After several years working alongside his brothers, Alan Johnson opened a second Rockaway Records location in Mesa, Arizona, which closed in 2007. In 1992, a sister store opened in Brisbane, Australia.

Lucinda Williams and Tommy Dunbar are among the former employees of Rockaway.

== Auctions and sales ==
Rockaway has a history of buying and selling large collections, as well as newsworthy and unique items.

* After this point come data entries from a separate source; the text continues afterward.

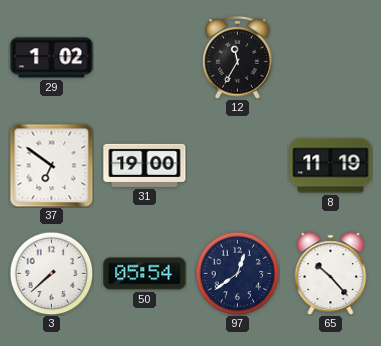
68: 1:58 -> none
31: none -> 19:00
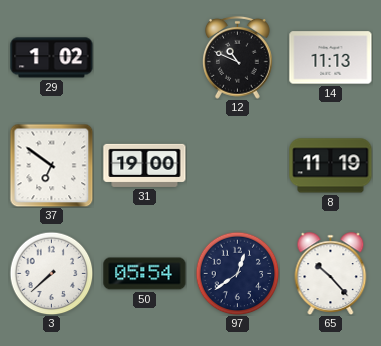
12: 11:35 -> 10:49
14: none -> 11:13
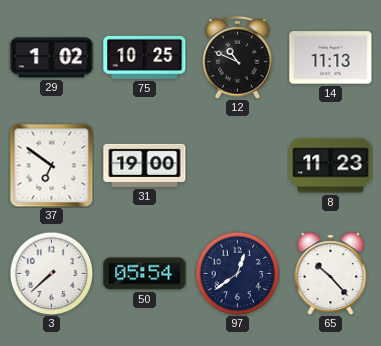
75: none -> 10:25
8: 11:19 -> 11:23
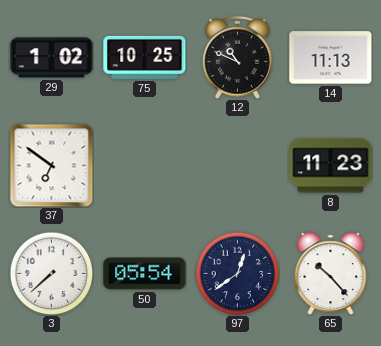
31: 19:00 -> none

- In 1991, the store made headlines for selling the first known copy of Prince's never-issued 1987 Black Album on CD for $13,500.
- In 2009, the store acquired the world's largest Led Zeppelin LP collection.
- In 2014, the store bought and sold a collection of Beatles memorabilia valued at more than half a million dollars.
- In 2015, Rockaway sold an original drawing by John Lennon and Paul McCartney from 1967 (replicated in the Monterey International Pop Music Festival program) for $175,000.

== In popular culture ==

- The store was used as a filming location for the TV series Arliss.
- The store was used as a filming location for the movie Border Radio.
- The store was used as a filming location for the reality TV series Gene Simmons Family Jewels.
- Erykah Badu's 2008 music video for "Honey" was filmed at Rockaway Records in Los Angeles.